#' (`STEP 2`) Split `pulse_data` across sequential time windows
#'
#' @description
#' * `step 1` -- [pulse_read()]
#' * **`-->>` step 2 -- [pulse_split()] `<<--`**
#' * `step 3` -- [pulse_optimize()]
#' * `step 4` -- [pulse_heart()]
#' * `step 5` -- [pulse_doublecheck()]
#' * `step 6` -- [pulse_choose_keep()]
#'
#' After all raw PULSE data has been imported, the dataset must be split across sequential time windows.
#'
#' `pulse_split()` takes the output from a call to `pulse_read()` and splits data across user-defined time windows. The output of `pulse_split()` can be immediately passed to `pulse_heart()`, or first optimized with `pulse_optimize()` and only then passed to `pulse_heart()` (highly recommended).
#'
#' @inheritParams pulse_read
#' @param pulse_data the output from a call to [pulse_read()].
#' @param window_width_secs numeric, in seconds, defaults to `30`; the width of the time windows over which heart rate frequency will be computed.
#' @param window_shift_secs numeric, in seconds, defaults to `60`; by how much each subsequent window is shifted from the preceding one.
^^^^
WORK REQUEST 1 ▸ Copy the part of the pulse_split documentation that opens with the words containing "#' @param window_width_secs" and closes with "the preceding one.".

Items listed in a dataset:
^^^^
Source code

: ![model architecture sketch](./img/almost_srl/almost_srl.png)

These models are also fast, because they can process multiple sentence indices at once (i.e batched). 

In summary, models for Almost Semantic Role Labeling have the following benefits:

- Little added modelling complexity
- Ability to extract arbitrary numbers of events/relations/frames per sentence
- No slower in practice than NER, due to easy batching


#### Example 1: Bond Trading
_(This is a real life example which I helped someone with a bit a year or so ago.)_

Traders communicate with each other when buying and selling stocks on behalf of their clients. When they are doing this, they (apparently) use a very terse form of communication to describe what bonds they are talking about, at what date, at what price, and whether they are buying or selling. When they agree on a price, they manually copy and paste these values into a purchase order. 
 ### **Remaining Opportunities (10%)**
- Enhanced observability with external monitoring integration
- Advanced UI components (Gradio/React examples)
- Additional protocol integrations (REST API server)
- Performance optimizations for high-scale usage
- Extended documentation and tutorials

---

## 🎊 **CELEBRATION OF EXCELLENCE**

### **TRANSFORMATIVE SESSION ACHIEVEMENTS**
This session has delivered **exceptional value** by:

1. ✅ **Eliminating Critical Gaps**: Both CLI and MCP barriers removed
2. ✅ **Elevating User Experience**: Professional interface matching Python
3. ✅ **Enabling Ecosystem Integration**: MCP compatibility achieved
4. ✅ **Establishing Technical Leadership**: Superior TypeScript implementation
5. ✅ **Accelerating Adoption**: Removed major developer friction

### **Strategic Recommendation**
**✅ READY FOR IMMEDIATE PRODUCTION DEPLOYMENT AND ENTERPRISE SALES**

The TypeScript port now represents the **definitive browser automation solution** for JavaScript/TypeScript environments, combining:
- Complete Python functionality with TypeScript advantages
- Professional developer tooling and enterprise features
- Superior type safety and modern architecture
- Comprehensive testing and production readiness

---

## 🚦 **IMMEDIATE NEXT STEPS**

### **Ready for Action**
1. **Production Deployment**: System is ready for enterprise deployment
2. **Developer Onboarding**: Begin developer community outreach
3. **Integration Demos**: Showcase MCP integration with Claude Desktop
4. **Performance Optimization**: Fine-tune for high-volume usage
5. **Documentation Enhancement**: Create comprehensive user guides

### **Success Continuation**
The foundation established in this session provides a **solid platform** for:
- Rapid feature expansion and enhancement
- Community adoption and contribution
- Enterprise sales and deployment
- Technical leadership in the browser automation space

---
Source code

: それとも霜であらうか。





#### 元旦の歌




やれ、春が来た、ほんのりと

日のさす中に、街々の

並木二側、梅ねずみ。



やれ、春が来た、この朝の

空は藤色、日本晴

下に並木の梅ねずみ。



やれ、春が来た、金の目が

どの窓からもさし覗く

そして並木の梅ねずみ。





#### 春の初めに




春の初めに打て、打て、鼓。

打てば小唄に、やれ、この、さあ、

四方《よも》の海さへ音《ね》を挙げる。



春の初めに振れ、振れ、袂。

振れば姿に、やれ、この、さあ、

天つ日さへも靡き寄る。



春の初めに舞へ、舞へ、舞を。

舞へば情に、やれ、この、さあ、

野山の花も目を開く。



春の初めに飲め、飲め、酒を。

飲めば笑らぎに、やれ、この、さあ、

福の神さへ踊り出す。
^^^^
WORK REQUEST 2 ▸ From the rows, write down the part that opens with the line containing "## 🚦 **IMMEDIATE NEXT STEPS**" and closes with the line containing "5. **Documentation Enhancement**: Create", with both of those lines included.

TASK ANSWER 1 ▸
#' @param window_width_secs numeric, in seconds, defaults to `30`; the width of the time windows over which heart rate frequency will be computed.
#' @param window_shift_secs numeric, in seconds, defaults to `60`; by how much each subsequent window is shifted from the preceding one.

TASK ANSWER 2 ▸
## 🚦 **IMMEDIATE NEXT STEPS**

### **Ready for Action**
1. **Production Deployment**: System is ready for enterprise deployment
2. **Developer Onboarding**: Begin developer community outreach
3. **Integration Demos**: Showcase MCP integration with Claude Desktop
4. **Performance Optimization**: Fine-tune for high-volume usage
5. **Documentation Enhancement**: Create comprehensive user guides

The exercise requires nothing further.